▸ **Texto fornecido**
- - - - - - -
A ex-funcionária da Procuradoria-Geral da República (PGR) Teresa Sousa, acusada de extorsão, corrupção, falsificação e violação do segredo de justiça, ameaçou, esta sexta-feira, em tribunal revelar informações que incriminarão elementos do Ministério Público, caso seja condenada.
«Se eu for condenada, não tenho a menor dúvida de que terei muita coisa para revelar e muitos colegas seus estarão sentados comigo no banco dos réus», afirmou Teresa Sousa, dirigindo-se à procuradora do Ministério Público Manuela Ribeiro, nas alegações finais, que decorreram no Tribunal da Boa-Hora, em Lisboa.
O caso remonta a 2003, quando Teresa Sousa, na altura uma funcionária da Procuradoria-Geral da República (PGR), terá montado um esquema para extorquir quantias em dinheiro em troca de eventuais arquivamentos de inquéritos que estavam em curso na PGR.
- - - - - - -
▸ **Extrato de dados**
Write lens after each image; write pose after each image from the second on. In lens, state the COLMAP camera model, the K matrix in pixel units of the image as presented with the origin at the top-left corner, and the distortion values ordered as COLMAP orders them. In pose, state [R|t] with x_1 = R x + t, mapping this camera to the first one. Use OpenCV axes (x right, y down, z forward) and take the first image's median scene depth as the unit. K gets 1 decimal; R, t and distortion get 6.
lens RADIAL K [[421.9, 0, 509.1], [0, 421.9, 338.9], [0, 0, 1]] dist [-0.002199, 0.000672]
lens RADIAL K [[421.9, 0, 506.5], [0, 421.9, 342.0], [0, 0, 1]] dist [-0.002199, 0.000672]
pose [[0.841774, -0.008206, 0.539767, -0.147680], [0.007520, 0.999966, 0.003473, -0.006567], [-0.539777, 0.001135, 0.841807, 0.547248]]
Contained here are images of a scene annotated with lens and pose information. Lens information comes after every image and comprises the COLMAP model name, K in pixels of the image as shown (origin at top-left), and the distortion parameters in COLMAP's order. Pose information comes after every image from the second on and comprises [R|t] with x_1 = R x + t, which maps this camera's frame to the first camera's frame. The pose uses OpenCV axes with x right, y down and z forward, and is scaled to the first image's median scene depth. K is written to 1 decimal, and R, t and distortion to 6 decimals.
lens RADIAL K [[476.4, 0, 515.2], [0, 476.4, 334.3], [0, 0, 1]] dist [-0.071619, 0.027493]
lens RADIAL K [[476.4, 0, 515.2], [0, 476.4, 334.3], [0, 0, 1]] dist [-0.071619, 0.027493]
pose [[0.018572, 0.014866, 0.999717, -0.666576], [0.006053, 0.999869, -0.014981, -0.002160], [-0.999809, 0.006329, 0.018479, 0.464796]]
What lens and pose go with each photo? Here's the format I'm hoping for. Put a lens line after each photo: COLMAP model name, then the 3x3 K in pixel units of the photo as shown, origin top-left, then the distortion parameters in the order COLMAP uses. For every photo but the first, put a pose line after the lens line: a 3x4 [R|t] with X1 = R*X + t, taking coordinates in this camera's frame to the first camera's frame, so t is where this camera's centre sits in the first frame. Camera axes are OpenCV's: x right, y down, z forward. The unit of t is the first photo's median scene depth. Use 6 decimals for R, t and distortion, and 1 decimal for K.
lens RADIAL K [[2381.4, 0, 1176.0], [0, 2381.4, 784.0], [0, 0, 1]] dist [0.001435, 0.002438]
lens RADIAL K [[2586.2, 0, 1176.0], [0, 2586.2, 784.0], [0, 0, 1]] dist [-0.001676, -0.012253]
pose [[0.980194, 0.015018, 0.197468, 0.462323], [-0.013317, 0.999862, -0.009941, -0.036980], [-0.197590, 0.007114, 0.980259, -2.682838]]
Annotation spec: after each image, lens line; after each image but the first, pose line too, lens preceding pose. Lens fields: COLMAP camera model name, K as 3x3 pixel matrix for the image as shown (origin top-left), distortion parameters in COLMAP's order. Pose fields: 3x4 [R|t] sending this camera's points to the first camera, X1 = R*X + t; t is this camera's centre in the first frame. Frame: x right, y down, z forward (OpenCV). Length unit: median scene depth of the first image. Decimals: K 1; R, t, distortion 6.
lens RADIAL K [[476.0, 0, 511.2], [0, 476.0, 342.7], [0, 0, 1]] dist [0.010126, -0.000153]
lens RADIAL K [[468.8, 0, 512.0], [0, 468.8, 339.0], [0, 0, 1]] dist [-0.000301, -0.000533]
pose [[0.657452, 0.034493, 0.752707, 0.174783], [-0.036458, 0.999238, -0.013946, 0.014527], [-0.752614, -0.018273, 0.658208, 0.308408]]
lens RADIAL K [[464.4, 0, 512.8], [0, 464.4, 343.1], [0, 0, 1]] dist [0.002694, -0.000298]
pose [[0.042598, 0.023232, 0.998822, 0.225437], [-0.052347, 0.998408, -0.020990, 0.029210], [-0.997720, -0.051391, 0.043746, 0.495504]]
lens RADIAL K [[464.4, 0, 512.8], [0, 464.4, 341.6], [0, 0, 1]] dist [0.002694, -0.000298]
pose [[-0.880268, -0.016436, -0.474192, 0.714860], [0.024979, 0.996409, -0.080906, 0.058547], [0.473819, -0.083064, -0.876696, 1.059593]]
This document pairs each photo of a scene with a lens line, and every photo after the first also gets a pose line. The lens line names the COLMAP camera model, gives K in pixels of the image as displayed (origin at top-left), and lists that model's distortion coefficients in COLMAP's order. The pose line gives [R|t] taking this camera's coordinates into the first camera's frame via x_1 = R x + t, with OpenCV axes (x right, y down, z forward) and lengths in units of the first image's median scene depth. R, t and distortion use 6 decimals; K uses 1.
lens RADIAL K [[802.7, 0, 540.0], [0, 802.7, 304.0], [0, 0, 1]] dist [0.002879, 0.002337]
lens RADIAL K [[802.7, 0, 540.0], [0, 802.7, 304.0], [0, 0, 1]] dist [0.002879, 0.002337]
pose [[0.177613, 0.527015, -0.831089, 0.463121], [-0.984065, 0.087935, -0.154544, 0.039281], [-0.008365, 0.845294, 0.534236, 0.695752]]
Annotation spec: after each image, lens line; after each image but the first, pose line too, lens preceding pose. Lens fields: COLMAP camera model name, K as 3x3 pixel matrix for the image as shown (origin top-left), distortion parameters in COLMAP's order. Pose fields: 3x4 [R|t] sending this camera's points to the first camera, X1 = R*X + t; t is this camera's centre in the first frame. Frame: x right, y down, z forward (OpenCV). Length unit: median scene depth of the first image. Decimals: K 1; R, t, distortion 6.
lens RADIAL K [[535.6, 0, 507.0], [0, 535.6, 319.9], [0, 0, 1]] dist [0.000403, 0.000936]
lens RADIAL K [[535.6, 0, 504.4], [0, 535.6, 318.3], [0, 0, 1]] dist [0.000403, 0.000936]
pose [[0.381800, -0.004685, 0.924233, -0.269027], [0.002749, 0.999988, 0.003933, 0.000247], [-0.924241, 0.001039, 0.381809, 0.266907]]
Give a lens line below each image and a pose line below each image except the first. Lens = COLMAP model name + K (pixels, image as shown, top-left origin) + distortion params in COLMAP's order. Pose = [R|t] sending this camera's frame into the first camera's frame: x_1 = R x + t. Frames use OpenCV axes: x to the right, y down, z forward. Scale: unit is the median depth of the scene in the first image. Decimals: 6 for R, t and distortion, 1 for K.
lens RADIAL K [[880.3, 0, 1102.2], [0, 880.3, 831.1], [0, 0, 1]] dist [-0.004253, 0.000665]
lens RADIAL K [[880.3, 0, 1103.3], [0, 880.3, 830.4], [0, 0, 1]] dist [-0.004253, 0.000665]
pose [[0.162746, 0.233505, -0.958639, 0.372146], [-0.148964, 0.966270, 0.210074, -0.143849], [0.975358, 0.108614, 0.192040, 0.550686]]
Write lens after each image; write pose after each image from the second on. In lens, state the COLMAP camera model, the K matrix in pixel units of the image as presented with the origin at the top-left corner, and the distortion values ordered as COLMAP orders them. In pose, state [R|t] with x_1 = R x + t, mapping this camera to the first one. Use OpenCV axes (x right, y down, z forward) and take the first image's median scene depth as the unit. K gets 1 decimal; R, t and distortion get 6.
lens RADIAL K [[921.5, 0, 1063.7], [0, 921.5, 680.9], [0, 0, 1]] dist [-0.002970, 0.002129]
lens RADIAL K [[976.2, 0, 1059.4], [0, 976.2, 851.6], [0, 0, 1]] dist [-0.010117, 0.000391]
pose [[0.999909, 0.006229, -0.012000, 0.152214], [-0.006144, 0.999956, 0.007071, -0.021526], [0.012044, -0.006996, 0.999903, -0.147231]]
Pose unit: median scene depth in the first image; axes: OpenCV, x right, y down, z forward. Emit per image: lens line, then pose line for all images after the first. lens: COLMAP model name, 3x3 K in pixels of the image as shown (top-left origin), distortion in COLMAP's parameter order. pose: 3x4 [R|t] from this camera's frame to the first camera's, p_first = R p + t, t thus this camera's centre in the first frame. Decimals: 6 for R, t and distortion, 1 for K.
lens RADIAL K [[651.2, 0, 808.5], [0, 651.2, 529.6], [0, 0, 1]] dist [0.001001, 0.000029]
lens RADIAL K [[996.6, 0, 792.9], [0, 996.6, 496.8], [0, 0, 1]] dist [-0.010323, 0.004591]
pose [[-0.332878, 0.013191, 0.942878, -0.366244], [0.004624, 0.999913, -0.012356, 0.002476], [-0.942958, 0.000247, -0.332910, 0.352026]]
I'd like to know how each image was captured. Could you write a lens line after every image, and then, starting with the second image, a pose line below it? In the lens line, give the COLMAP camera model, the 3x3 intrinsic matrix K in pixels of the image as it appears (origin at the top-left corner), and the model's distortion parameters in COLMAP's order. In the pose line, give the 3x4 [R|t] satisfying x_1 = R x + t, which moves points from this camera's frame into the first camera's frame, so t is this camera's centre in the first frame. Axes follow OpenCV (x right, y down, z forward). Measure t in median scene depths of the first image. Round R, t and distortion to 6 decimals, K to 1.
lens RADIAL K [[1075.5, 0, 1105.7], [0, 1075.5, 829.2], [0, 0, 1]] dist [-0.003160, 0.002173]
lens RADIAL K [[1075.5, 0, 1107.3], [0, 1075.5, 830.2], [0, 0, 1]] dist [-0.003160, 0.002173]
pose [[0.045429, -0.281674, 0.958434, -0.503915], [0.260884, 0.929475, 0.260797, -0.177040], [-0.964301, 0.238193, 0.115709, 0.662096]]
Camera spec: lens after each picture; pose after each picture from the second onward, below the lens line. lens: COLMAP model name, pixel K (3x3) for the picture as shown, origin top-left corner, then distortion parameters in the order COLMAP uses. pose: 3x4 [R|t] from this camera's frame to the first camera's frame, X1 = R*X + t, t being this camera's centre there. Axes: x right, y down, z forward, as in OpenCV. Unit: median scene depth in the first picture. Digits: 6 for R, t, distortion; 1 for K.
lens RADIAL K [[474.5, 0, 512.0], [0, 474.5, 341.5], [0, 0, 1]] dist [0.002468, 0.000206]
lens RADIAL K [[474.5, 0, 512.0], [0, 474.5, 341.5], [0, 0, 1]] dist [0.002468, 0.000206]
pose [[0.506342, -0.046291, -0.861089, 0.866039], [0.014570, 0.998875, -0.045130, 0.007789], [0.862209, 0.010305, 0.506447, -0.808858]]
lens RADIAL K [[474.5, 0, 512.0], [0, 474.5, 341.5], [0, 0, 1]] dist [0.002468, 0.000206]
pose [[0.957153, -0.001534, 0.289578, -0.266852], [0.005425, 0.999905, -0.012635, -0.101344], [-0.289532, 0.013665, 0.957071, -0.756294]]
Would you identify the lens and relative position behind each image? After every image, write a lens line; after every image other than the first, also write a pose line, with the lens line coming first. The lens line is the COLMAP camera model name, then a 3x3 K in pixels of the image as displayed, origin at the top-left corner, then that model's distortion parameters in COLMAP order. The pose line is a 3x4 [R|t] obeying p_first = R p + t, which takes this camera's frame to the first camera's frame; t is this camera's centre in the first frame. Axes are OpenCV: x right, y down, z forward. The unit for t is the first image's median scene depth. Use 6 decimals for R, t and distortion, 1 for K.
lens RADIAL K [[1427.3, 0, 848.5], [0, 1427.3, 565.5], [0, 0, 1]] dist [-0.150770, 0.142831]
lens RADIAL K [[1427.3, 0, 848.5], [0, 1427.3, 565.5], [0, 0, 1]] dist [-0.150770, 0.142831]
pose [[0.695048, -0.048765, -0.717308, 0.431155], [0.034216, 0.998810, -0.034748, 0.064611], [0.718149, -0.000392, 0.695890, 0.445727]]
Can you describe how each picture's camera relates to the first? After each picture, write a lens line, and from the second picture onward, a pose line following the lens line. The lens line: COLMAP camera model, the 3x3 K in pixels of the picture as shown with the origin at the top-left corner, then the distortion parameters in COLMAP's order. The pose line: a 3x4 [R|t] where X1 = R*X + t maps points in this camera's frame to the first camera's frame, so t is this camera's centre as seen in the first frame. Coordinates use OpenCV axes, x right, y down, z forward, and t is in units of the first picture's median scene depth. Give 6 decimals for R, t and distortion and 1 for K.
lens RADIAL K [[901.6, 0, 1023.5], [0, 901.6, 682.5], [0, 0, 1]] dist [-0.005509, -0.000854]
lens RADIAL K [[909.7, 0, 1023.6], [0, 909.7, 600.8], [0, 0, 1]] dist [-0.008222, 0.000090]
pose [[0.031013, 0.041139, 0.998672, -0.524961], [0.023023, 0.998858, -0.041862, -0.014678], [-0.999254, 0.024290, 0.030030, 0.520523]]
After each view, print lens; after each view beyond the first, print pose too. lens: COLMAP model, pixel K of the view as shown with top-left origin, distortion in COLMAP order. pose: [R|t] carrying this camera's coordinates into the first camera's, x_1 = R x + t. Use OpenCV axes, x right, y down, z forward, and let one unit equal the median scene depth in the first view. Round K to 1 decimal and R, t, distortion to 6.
- - - - - - -
▸ **Perguntas**
1. Resuma em duas frases a notícia sobre Teresa Sousa.
2. Modifique a notícia sobre Teresa Sousa de "A ex-funcionária da" a "Boa-Hora, em Lisboa.", trocando "Ministério Público" por "MP".
3. Prossiga a notícia sobre o processo de Teresa Sousa a partir do ponto em que termina.

▸ **Respostas por tarefa**
1. A ex-funcionária da PGR Teresa Sousa, acusada de extorsão, corrupção, falsificação e violação do segredo de justiça, ameaçou em tribunal revelar informações que incriminarão elementos do Ministério Público, caso seja condenada. O caso remonta a 2003, quando terá montado um esquema para extorquir quantias em dinheiro em troca de eventuais arquivamentos de inquéritos em curso na PGR.

2.
A ex-funcionária da Procuradoria-Geral da República (PGR) Teresa Sousa, acusada de extorsão, corrupção, falsificação e violação do segredo de justiça, ameaçou, esta sexta-feira, em tribunal revelar informações que incriminarão elementos do MP, caso seja condenada.
«Se eu for condenada, não tenho a menor dúvida de que terei muita coisa para revelar e muitos colegas seus estarão sentados comigo no banco dos réus», afirmou Teresa Sousa, dirigindo-se à procuradora do MP Manuela Ribeiro, nas alegações finais, que decorreram no Tribunal da Boa-Hora, em Lisboa.

3.
Uma das pessoas que terá abordado foi o empresário e ex- jornalista Artur Albarran, a quem Teresa Sousa terá alegadamente tentado extorquir 100 mil euros, em 2004, em troca de informações sobre um processo relacionado com eventuais ilegalidades na empresa imobiliária de que era administrador, a Euroamer.
O advogado de Teresa Sousa, Themudo Barata, disse que a única coisa pela qual Teresa Sousa pode ser condenada é o crime de violação de segredo por funcionário.